The New Yorker:
The U.S. Senate candidate from Maine seems like the embodiment of the dirtbag left. But there’s another way to understand his appeal.
By Jay Caspian Kang
What happens after an online political movement burns itself out and fades from our social-media feeds? And how do we assess the influence it might have had on the wider world?
In the early days of the first Trump Administration, a profane, potent political energy appeared on the platform formerly known as Twitter—which, at the time, was the No. 1 source of internet addiction for a seeming majority of reporters, columnists, television pundits, and editors in America. The dirtbag left, as it became known, mostly revolved, at its start, around the podcast “Chapo Trap House,” the Democratic Socialists of America, and a few scattered high-follower social-media accounts. Its adherents were largely disaffected Bernie Sanders supporters who believed that the populist movement behind their candidate had been upended and diverted by a cabal of soulless careerists in both politics and, perhaps more pointedly, in the political media. Among the targets of the dirtbag left were Neera Tanden, a Hillary Clinton operative; Clara Jeffery, the editor-in-chief of Mother Jones; and various reporters and editors at the Times, the Washington Post, and so on. The accusation was simple and alluring: by torpedoing the Sanders campaign and running an unelectable cipher in Clinton, these blinkered establishmentarians were responsible for Donald Trump’s victory. The dirtbag left’s job was to never let them forget it.

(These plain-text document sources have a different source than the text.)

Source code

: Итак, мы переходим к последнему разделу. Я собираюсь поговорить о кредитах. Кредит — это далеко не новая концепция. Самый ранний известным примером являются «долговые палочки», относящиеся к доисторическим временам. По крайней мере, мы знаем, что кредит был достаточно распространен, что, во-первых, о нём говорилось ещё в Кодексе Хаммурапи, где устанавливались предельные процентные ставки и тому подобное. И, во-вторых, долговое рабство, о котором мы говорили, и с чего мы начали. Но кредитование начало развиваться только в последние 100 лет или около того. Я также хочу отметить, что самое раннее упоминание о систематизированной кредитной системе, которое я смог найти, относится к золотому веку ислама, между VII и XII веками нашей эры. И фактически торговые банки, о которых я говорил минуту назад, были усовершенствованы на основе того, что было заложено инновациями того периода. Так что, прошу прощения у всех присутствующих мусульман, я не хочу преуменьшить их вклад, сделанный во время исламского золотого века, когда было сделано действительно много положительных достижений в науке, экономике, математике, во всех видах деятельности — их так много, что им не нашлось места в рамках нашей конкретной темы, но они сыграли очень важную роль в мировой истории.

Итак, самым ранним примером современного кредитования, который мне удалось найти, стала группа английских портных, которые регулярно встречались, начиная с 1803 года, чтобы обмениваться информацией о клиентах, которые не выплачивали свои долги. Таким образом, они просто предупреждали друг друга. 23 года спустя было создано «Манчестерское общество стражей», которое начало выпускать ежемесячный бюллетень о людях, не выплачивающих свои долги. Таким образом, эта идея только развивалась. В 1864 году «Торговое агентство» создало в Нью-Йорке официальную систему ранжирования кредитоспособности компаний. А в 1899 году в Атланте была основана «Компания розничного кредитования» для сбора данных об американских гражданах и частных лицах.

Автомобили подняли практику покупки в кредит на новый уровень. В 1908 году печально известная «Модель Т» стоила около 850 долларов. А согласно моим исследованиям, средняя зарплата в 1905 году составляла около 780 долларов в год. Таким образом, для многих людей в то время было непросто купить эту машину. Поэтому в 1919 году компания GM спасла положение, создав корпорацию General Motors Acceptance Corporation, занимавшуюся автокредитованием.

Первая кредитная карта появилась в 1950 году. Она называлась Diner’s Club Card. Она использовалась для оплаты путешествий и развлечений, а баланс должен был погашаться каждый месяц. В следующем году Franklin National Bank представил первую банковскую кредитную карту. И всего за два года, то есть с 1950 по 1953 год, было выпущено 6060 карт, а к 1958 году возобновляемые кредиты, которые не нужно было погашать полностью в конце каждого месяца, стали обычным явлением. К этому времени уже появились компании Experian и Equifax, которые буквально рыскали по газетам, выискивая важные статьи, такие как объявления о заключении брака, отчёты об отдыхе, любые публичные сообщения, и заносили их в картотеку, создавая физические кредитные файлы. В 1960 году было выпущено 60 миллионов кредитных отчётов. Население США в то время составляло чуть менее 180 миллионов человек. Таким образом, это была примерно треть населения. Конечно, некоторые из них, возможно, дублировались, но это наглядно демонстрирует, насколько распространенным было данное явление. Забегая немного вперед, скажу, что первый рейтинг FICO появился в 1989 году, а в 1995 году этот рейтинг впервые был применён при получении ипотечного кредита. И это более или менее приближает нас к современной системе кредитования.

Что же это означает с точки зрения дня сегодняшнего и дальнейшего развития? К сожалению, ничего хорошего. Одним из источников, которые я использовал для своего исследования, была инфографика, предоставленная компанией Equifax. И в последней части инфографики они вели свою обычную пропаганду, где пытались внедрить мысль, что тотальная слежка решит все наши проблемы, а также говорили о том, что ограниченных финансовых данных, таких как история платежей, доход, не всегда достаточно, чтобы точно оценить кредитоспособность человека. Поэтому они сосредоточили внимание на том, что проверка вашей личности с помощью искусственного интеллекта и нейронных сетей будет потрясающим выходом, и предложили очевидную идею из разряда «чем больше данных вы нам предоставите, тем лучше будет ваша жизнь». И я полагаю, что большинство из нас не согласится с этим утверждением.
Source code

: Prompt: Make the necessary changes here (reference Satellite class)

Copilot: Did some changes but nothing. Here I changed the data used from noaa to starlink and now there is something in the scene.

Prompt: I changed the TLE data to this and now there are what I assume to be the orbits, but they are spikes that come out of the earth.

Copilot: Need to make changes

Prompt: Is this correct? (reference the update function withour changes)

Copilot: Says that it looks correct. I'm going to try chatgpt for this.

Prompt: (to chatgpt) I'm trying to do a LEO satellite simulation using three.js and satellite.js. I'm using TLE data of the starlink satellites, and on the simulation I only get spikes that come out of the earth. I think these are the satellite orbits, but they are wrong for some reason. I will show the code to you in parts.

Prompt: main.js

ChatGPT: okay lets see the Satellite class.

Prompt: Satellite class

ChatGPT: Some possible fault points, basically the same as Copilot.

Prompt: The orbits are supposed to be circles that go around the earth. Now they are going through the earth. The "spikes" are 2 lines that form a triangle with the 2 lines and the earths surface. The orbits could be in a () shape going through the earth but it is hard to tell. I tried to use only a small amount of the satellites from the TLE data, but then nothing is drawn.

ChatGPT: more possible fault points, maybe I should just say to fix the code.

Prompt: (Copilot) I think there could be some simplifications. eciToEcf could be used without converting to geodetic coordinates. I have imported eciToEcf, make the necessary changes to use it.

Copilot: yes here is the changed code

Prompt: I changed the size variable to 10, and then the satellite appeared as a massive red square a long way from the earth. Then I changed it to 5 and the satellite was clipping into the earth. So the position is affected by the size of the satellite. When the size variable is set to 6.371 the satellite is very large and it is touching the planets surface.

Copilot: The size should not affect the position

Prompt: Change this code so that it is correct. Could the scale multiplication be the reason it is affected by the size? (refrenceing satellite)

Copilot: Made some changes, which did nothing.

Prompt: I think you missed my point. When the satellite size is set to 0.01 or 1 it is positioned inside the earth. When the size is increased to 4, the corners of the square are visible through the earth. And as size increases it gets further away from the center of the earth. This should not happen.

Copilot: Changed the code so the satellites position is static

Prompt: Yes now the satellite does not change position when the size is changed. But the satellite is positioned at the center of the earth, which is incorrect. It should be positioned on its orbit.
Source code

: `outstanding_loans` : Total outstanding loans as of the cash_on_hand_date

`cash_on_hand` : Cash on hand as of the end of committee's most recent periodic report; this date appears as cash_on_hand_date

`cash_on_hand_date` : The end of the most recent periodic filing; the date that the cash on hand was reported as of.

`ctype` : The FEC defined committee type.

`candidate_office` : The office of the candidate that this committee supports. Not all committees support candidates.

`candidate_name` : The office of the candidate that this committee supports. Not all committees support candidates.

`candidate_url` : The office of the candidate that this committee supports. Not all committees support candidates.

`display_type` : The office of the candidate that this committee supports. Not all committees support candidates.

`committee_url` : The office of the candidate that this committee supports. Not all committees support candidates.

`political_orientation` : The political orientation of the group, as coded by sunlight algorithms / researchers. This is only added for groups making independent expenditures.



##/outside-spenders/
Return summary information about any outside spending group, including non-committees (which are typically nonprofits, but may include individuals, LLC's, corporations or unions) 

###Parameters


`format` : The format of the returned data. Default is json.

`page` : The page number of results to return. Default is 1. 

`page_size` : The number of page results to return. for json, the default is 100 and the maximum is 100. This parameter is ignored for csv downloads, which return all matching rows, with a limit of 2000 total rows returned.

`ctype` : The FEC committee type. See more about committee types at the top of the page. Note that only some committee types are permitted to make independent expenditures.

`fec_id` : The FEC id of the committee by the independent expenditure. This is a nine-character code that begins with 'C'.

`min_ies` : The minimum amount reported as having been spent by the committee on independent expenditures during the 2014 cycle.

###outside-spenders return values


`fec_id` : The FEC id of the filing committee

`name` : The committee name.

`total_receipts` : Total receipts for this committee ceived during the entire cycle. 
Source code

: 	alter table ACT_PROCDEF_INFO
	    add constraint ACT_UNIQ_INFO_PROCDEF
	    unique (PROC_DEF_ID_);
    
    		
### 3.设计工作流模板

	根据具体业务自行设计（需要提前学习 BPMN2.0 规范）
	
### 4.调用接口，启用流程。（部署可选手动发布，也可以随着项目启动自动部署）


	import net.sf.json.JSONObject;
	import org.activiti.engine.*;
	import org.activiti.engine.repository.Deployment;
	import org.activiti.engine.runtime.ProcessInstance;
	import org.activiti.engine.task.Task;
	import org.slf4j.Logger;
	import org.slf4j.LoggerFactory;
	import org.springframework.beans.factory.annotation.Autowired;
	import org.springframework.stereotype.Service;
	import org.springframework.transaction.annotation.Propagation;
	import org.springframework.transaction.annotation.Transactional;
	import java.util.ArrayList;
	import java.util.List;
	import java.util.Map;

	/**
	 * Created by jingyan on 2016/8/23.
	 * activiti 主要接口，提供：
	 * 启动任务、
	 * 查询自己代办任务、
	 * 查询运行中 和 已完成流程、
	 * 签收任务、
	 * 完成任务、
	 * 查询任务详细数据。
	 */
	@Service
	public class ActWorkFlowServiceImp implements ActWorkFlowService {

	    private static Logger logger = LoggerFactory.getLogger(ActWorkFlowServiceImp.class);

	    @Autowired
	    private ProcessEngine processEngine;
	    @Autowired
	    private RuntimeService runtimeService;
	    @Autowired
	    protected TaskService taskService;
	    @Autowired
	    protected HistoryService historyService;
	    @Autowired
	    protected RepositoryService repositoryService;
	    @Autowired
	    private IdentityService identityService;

I’ve been thinking about that era in online politics while observing the campaign of Graham Platner, the Democratic Senate hopeful from Maine. In some ways, he looks like an updated version of the ideal dirtbag-left candidate. Here is a working-class veteran who has talked about America’s “new Gilded Age,” called out the “billionaire economy,” and explicitly avoided the sort of “neoliberal” identity talk that seems to exist primarily to mediate disputes between well-off, highly educated people. Lately, Platner has fallen under intense scrutiny for a trove of old Reddit posts that included homophobic comments and a Nazi tattoo that he has since covered up. (He has said that he was not aware until recently of the tattoo’s Nazi associations.) This was surprising, although, for some skeptics, it might have fallen right in line with the image of the dirtbag left, who were often criticized as misogynistic and narrowly focussed on the feelings of white men.